Start of Exercise input

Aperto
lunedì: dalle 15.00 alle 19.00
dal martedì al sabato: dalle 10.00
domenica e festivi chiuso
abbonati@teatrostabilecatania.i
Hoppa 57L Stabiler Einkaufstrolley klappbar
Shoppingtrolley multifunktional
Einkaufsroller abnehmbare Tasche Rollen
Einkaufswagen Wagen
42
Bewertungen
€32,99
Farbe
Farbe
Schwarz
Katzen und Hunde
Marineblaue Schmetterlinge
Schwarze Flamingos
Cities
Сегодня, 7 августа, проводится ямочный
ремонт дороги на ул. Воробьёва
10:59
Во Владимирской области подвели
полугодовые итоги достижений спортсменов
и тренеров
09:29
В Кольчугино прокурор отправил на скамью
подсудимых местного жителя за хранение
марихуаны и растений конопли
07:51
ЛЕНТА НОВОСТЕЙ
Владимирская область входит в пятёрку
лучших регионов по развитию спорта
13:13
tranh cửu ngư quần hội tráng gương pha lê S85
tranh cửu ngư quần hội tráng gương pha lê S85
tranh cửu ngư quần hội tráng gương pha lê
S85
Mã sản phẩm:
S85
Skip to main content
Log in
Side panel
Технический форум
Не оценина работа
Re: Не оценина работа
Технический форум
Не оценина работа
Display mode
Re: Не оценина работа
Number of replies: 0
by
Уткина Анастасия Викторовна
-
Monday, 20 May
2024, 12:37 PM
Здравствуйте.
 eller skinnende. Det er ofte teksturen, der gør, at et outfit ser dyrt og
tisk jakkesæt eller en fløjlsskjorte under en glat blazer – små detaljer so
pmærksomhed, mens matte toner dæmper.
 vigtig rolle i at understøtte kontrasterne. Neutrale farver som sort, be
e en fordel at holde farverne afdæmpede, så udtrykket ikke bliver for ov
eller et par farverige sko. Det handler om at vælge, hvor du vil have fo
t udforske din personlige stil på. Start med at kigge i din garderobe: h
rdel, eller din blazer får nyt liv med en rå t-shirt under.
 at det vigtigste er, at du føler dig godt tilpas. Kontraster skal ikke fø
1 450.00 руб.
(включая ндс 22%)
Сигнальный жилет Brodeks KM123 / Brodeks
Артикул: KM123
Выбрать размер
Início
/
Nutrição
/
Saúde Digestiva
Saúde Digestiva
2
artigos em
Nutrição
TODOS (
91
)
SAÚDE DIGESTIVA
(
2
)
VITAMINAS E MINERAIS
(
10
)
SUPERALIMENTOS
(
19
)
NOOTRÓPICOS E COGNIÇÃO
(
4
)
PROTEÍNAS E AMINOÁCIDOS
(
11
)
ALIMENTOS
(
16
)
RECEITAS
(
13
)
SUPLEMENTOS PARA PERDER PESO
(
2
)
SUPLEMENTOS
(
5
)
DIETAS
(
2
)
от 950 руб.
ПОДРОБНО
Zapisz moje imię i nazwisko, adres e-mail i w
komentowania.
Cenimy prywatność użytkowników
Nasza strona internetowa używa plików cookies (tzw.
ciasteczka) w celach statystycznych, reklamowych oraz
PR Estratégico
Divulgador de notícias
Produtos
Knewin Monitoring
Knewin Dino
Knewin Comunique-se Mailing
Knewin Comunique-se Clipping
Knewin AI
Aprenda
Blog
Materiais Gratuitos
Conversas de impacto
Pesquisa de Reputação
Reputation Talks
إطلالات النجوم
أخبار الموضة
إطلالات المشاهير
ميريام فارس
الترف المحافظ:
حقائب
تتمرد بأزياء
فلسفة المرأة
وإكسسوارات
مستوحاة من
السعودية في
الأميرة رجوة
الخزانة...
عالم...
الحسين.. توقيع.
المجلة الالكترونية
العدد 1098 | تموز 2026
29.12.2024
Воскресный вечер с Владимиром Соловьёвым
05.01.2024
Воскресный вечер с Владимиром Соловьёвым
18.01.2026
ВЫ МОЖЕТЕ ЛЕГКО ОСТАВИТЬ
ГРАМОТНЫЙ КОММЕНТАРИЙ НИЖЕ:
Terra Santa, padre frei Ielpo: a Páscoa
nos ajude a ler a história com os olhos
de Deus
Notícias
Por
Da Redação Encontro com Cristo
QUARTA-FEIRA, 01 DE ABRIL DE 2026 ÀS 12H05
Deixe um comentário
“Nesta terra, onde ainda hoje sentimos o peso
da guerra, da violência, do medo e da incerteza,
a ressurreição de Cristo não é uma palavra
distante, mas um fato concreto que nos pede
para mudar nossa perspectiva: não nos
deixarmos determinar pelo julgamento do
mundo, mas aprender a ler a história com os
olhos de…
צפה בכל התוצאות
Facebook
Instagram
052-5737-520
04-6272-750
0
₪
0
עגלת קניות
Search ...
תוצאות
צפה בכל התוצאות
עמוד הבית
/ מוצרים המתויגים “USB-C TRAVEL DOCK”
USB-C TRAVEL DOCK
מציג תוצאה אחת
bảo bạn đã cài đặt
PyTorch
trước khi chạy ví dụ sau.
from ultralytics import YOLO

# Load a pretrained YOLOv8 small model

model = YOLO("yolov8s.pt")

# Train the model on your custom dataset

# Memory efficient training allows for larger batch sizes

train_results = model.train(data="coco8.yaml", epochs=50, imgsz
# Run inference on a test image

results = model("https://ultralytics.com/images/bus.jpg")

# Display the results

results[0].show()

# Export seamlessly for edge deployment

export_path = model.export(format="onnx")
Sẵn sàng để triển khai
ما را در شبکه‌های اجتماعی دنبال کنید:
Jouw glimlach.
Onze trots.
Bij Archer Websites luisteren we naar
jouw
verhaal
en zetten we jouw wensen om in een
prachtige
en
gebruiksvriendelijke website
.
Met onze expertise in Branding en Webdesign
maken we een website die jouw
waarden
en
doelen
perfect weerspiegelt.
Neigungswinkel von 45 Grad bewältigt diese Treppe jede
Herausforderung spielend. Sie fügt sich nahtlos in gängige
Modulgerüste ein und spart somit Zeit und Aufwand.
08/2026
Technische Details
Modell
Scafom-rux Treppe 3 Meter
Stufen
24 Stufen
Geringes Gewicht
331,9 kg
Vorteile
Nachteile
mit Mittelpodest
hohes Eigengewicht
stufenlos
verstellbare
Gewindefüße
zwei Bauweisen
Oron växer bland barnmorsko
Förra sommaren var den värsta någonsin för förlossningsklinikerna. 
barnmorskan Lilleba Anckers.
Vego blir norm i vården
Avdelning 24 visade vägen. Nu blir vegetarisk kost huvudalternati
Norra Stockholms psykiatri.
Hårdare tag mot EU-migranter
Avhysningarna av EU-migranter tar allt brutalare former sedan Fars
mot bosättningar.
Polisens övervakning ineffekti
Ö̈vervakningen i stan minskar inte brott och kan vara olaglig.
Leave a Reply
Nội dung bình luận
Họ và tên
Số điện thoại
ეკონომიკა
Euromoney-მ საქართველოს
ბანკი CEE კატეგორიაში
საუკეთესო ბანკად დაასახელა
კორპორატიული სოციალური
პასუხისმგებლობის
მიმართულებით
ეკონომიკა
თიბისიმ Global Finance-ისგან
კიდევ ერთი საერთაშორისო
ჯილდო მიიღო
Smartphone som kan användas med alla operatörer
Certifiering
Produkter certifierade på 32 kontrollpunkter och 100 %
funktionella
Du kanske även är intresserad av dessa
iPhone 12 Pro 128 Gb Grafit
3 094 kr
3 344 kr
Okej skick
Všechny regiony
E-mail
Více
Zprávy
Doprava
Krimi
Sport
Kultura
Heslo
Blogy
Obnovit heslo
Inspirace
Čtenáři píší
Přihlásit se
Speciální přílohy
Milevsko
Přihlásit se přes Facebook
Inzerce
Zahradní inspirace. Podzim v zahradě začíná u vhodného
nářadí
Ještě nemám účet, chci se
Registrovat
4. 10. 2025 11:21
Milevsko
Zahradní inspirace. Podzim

End of Exercise input

• **Activity**:
Every record above should be written out exactly.

• **Task answer**:
Aperto
lunedì: dalle 15.00 alle 19.00
dal martedì al sabato: dalle 10.00
domenica e festivi chiuso
abbonati@teatrostabilecatania.i
Hoppa 57L Stabiler Einkaufstrolley klappbar
Shoppingtrolley multifunktional
Einkaufsroller abnehmbare Tasche Rollen
Einkaufswagen Wagen
42
Bewertungen
€32,99
Farbe
Farbe
Schwarz
Katzen und Hunde
Marineblaue Schmetterlinge
Schwarze Flamingos
Cities
Сегодня, 7 августа, проводится ямочный
ремонт дороги на ул. Воробьёва
10:59
Во Владимирской области подвели
полугодовые итоги достижений спортсменов
и тренеров
09:29
В Кольчугино прокурор отправил на скамью
подсудимых местного жителя за хранение
марихуаны и растений конопли
07:51
ЛЕНТА НОВОСТЕЙ
Владимирская область входит в пятёрку
лучших регионов по развитию спорта
13:13
tranh cửu ngư quần hội tráng gương pha lê S85
tranh cửu ngư quần hội tráng gương pha lê S85
tranh cửu ngư quần hội tráng gương pha lê
S85
Mã sản phẩm:
S85
Skip to main content
Log in
Side panel
Технический форум
Не оценина работа
Re: Не оценина работа
Технический форум
Не оценина работа
Display mode
Re: Не оценина работа
Number of replies: 0
by
Уткина Анастасия Викторовна
-
Monday, 20 May
2024, 12:37 PM
Здравствуйте.
 eller skinnende. Det er ofte teksturen, der gør, at et outfit ser dyrt og
tisk jakkesæt eller en fløjlsskjorte under en glat blazer – små detaljer so
pmærksomhed, mens matte toner dæmper.
 vigtig rolle i at understøtte kontrasterne. Neutrale farver som sort, be
e en fordel at holde farverne afdæmpede, så udtrykket ikke bliver for ov
eller et par farverige sko. Det handler om at vælge, hvor du vil have fo
t udforske din personlige stil på. Start med at kigge i din garderobe: h
rdel, eller din blazer får nyt liv med en rå t-shirt under.
 at det vigtigste er, at du føler dig godt tilpas. Kontraster skal ikke fø
1 450.00 руб.
(включая ндс 22%)
Сигнальный жилет Brodeks KM123 / Brodeks
Артикул: KM123
Выбрать размер
Início
/
Nutrição
/
Saúde Digestiva
Saúde Digestiva
2
artigos em
Nutrição
TODOS (
91
)
SAÚDE DIGESTIVA
(
2
)
VITAMINAS E MINERAIS
(
10
)
SUPERALIMENTOS
(
19
)
NOOTRÓPICOS E COGNIÇÃO
(
4
)
PROTEÍNAS E AMINOÁCIDOS
(
11
)
ALIMENTOS
(
16
)
RECEITAS
(
13
)
SUPLEMENTOS PARA PERDER PESO
(
2
)
SUPLEMENTOS
(
5
)
DIETAS
(
2
)
от 950 руб.
ПОДРОБНО
Zapisz moje imię i nazwisko, adres e-mail i w
komentowania.
Cenimy prywatność użytkowników
Nasza strona internetowa używa plików cookies (tzw.
ciasteczka) w celach statystycznych, reklamowych oraz
PR Estratégico
Divulgador de notícias
Produtos
Knewin Monitoring
Knewin Dino
Knewin Comunique-se Mailing
Knewin Comunique-se Clipping
Knewin AI
Aprenda
Blog
Materiais Gratuitos
Conversas de impacto
Pesquisa de Reputação
Reputation Talks
إطلالات النجوم
أخبار الموضة
إطلالات المشاهير
ميريام فارس
الترف المحافظ:
حقائب
تتمرد بأزياء
فلسفة المرأة
وإكسسوارات
مستوحاة من
السعودية في
الأميرة رجوة
الخزانة...
عالم...
الحسين.. توقيع.
المجلة الالكترونية
العدد 1098 | تموز 2026
29.12.2024
Воскресный вечер с Владимиром Соловьёвым
05.01.2024
Воскресный вечер с Владимиром Соловьёвым
18.01.2026
ВЫ МОЖЕТЕ ЛЕГКО ОСТАВИТЬ
ГРАМОТНЫЙ КОММЕНТАРИЙ НИЖЕ:
Terra Santa, padre frei Ielpo: a Páscoa
nos ajude a ler a história com os olhos
de Deus
Notícias
Por
Da Redação Encontro com Cristo
QUARTA-FEIRA, 01 DE ABRIL DE 2026 ÀS 12H05
Deixe um comentário
“Nesta terra, onde ainda hoje sentimos o peso
da guerra, da violência, do medo e da incerteza,
a ressurreição de Cristo não é uma palavra
distante, mas um fato concreto que nos pede
para mudar nossa perspectiva: não nos
deixarmos determinar pelo julgamento do
mundo, mas aprender a ler a história com os
olhos de…
צפה בכל התוצאות
Facebook
Instagram
052-5737-520
04-6272-750
0
₪
0
עגלת קניות
Search ...
תוצאות
צפה בכל התוצאות
עמוד הבית
/ מוצרים המתויגים “USB-C TRAVEL DOCK”
USB-C TRAVEL DOCK
מציג תוצאה אחת
bảo bạn đã cài đặt
PyTorch
trước khi chạy ví dụ sau.
from ultralytics import YOLO

# Load a pretrained YOLOv8 small model

model = YOLO("yolov8s.pt")

# Train the model on your custom dataset

# Memory efficient training allows for larger batch sizes

train_results = model.train(data="coco8.yaml", epochs=50, imgsz
# Run inference on a test image

results = model("https://ultralytics.com/images/bus.jpg")

# Display the results

results[0].show()

# Export seamlessly for edge deployment

export_path = model.export(format="onnx")
Sẵn sàng để triển khai
ما را در شبکه‌های اجتماعی دنبال کنید:
Jouw glimlach.
Onze trots.
Bij Archer Websites luisteren we naar
jouw
verhaal
en zetten we jouw wensen om in een
prachtige
en
gebruiksvriendelijke website
.
Met onze expertise in Branding en Webdesign
maken we een website die jouw
waarden
en
doelen
perfect weerspiegelt.
Neigungswinkel von 45 Grad bewältigt diese Treppe jede
Herausforderung spielend. Sie fügt sich nahtlos in gängige
Modulgerüste ein und spart somit Zeit und Aufwand.
08/2026
Technische Details
Modell
Scafom-rux Treppe 3 Meter
Stufen
24 Stufen
Geringes Gewicht
331,9 kg
Vorteile
Nachteile
mit Mittelpodest
hohes Eigengewicht
stufenlos
verstellbare
Gewindefüße
zwei Bauweisen
Oron växer bland barnmorsko
Förra sommaren var den värsta någonsin för förlossningsklinikerna. 
barnmorskan Lilleba Anckers.
Vego blir norm i vården
Avdelning 24 visade vägen. Nu blir vegetarisk kost huvudalternati
Norra Stockholms psykiatri.
Hårdare tag mot EU-migranter
Avhysningarna av EU-migranter tar allt brutalare former sedan Fars
mot bosättningar.
Polisens övervakning ineffekti
Ö̈vervakningen i stan minskar inte brott och kan vara olaglig.
Leave a Reply
Nội dung bình luận
Họ và tên
Số điện thoại
ეკონომიკა
Euromoney-მ საქართველოს
ბანკი CEE კატეგორიაში
საუკეთესო ბანკად დაასახელა
კორპორატიული სოციალური
პასუხისმგებლობის
მიმართულებით
ეკონომიკა
თიბისიმ Global Finance-ისგან
კიდევ ერთი საერთაშორისო
ჯილდო მიიღო
Smartphone som kan användas med alla operatörer
Certifiering
Produkter certifierade på 32 kontrollpunkter och 100 %
funktionella
Du kanske även är intresserad av dessa
iPhone 12 Pro 128 Gb Grafit
3 094 kr
3 344 kr
Okej skick
Všechny regiony
E-mail
Více
Zprávy
Doprava
Krimi
Sport
Kultura
Heslo
Blogy
Obnovit heslo
Inspirace
Čtenáři píší
Přihlásit se
Speciální přílohy
Milevsko
Přihlásit se přes Facebook
Inzerce
Zahradní inspirace. Podzim v zahradě začíná u vhodného
nářadí
Ještě nemám účet, chci se
Registrovat
4. 10. 2025 11:21
Milevsko
Zahradní inspirace. Podzim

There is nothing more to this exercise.